On the other hand, he also said life in Canada was easy. As for returning to Russia, that was out of the question.

“To go back and see the mothers of all my friends who died in Afghanistan? I don’t want to go.”

One of them wound up in Boston while two others got married and divorced. Still, this was many years ago and I don’t know what has happened since. But the war continues in Ukraine and the world holds its breath.
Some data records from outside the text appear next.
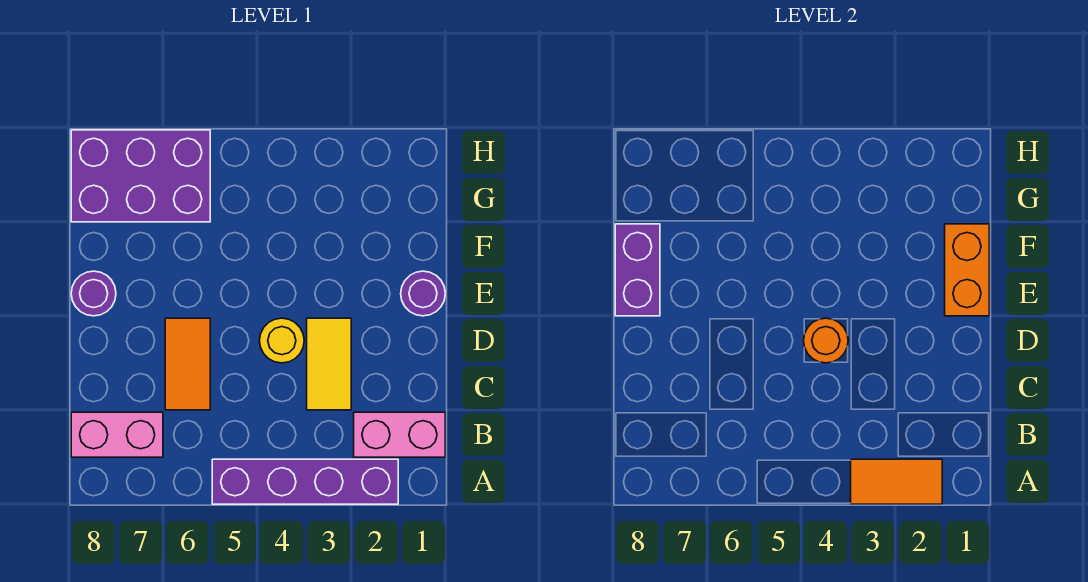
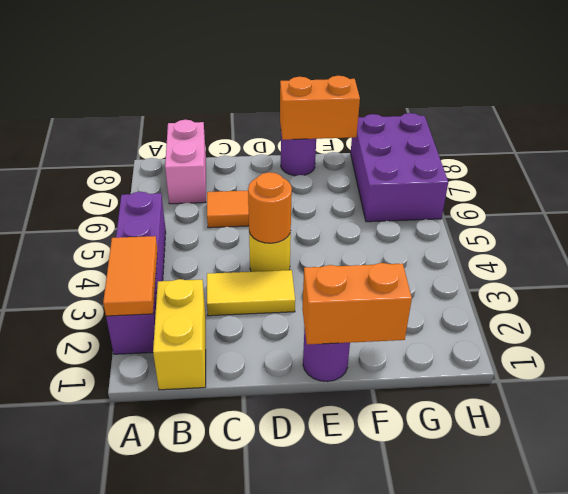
pink brick B1:B2 level 1 -> yellow brick B1:B2 level 1
purple brick E8:F8 level 2 -> orange brick E8:F8 level 2

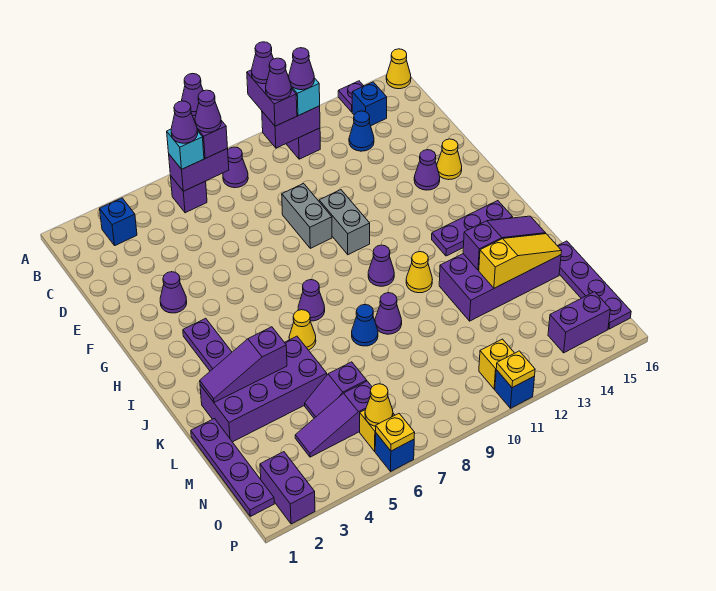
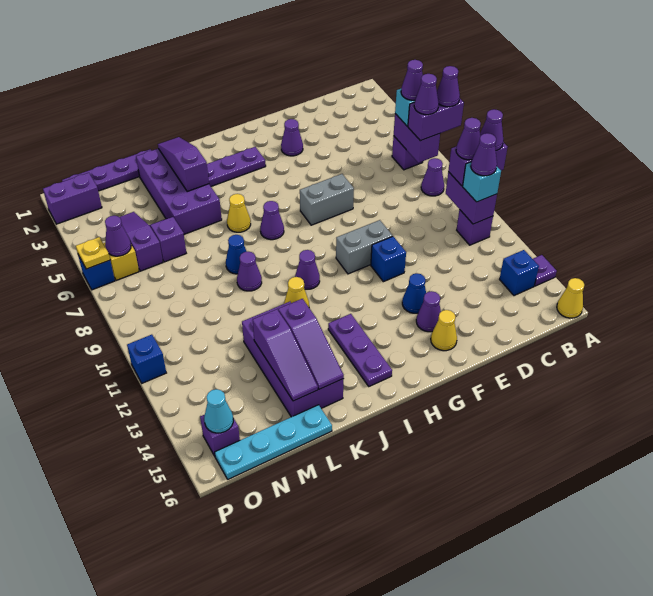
blue brick B3 level 1 -> blue brick F11 level 1
blue cone C13 level 1 -> blue cone F13 level 1
grey brick E9:F9 level 1 -> grey brick F7:G7 level 1
yellow slope L13:L15 level 2 top 13 -> purple slope L13:L15 level 2 top 13
purple plate L16:O16 level 1 -> cyan plate L16:O16 level 1
yellow cone O6 level 2 -> purple cone O6 level 2
yellow brick O11 level 1 -> none
purple brick O14:O15 level 1 -> purple brick O15 level 1
none -> cyan cone O15 level 2
yellow plate P11 level 2 -> none

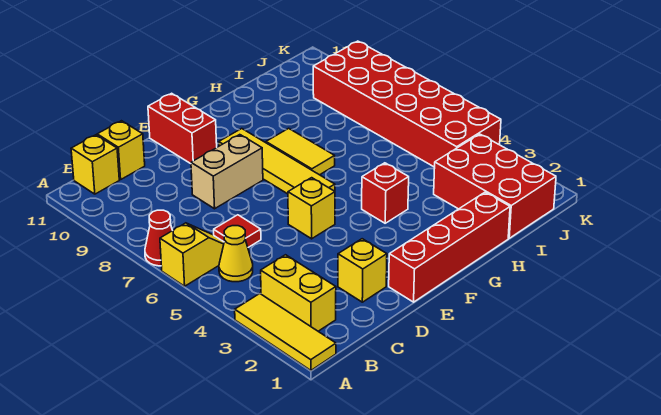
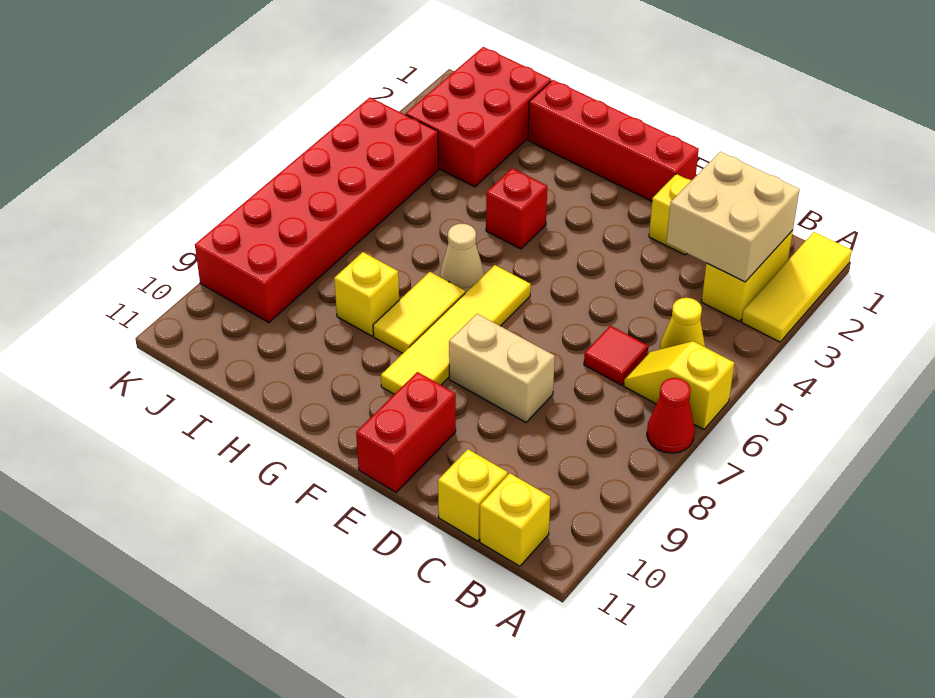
none -> tan brick B2:C3 level 2
yellow brick E5 level 1 -> yellow brick H8 level 1
none -> tan cone G6 level 1

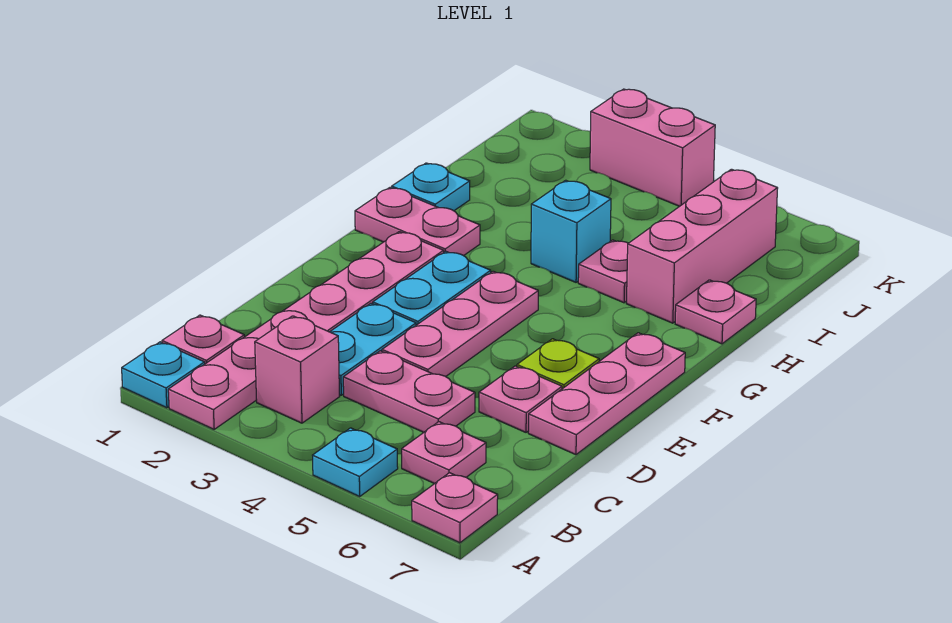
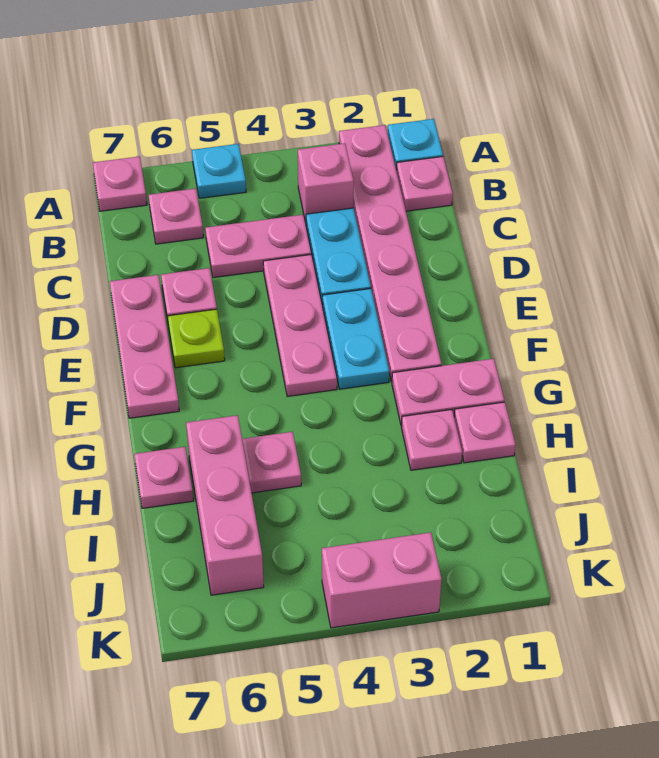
cyan plate H1 level 1 -> pink plate H1 level 1
none -> pink plate H2 level 1
cyan brick H4 level 1 -> none

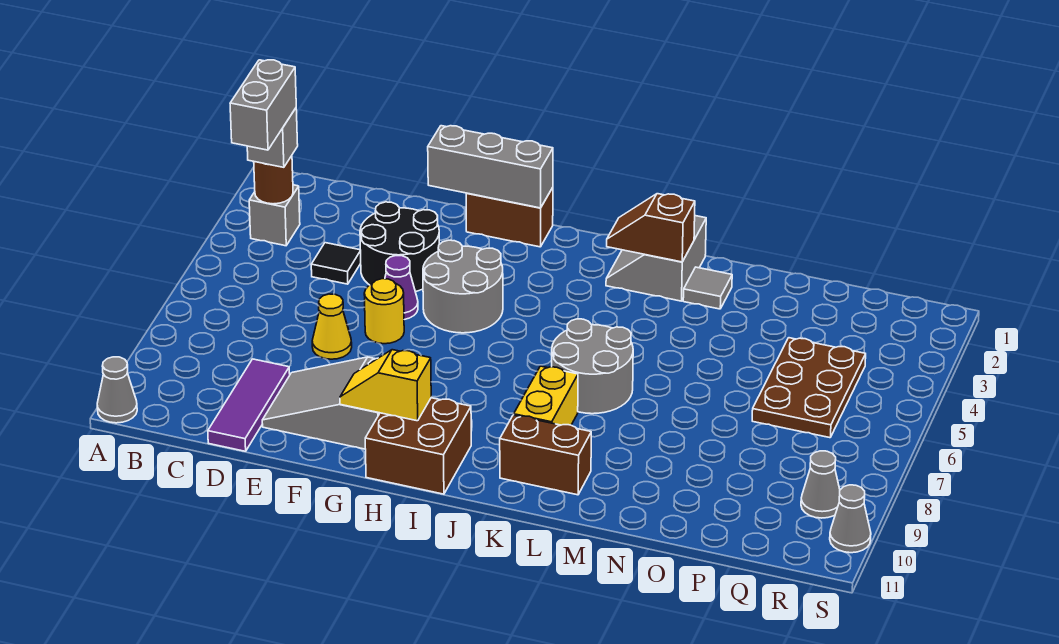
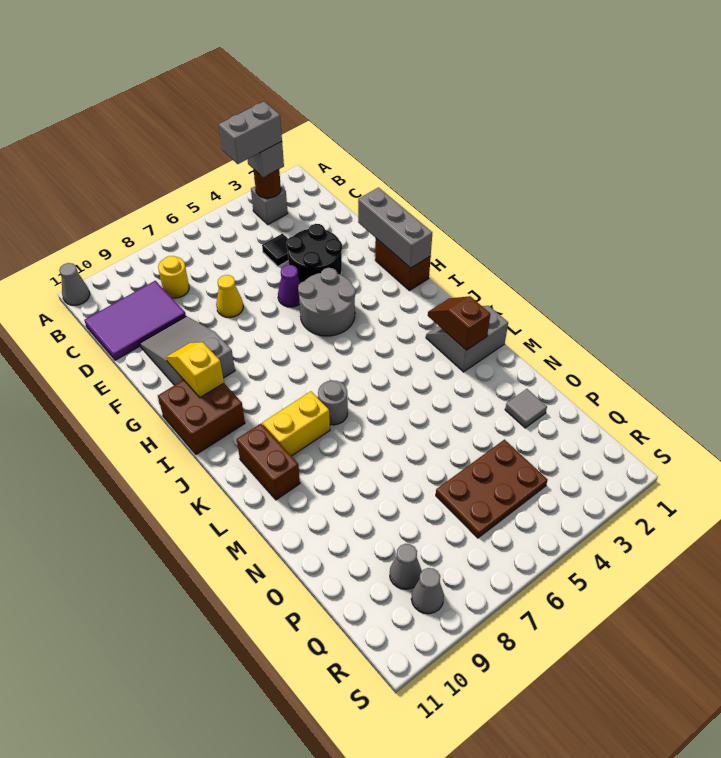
purple tile D9:D11 level 1 -> purple tile C9:D11 level 1
yellow round brick F6 level 1 -> yellow round brick C8 level 1
grey round brick K6:L7 level 1 -> grey round brick K7 level 1
grey tile M2 level 1 -> grey tile O2 level 1
grey cone S10 level 1 -> grey cone Q9 level 1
I know a few Russians and Russian speakers from my work, all of them professional people. One of them, an accountant, told me how World War II is taught there with no mention of Normandy, D-Day, or the Western Allies. Everything starts in 1941 when Nazi Germany invaded Russia and we can all thank the Red Army and the Red Army alone for Hitler’s defeat. I was also talking to a lawyer shortly after Russia invaded Ukraine and asked about it.

“It would be like Washington bombing Toronto,” the lawyer said.

I have a friend, not Russian, who leans quite far to the Right. When we talked he said he didn’t like Putin but that he has a point about NATO encroaching on Russia. And so there is a very big security concern on the part of the Kremlin, which he apparently understands.

But I don’t share that view. You can call it Russia or the Soviet Union, it’s the same mentality that invaded Hungary in 1956, Czechoslovakia in 1968, Crimea albeit Ukraine in 2014, and all of Ukraine this year. And that’s only a partial list. Why the invasions? Pure and simple it’s the fear of liberal democracy, on the part of a criminal organization masquerading as a government, in a country that has never known it.

Yes, I realize we have problems of our own. Just read some of my earlier pieces for The Hub. But I don’t see how a rational mind can have any defence for Putin who advocates the absolute worst form of tribalism.

Ultra-nationalism.

In history, we have seen it before and it never turns out well. Which is why Putin is Yesterday’s Man and the sooner he is gone the better.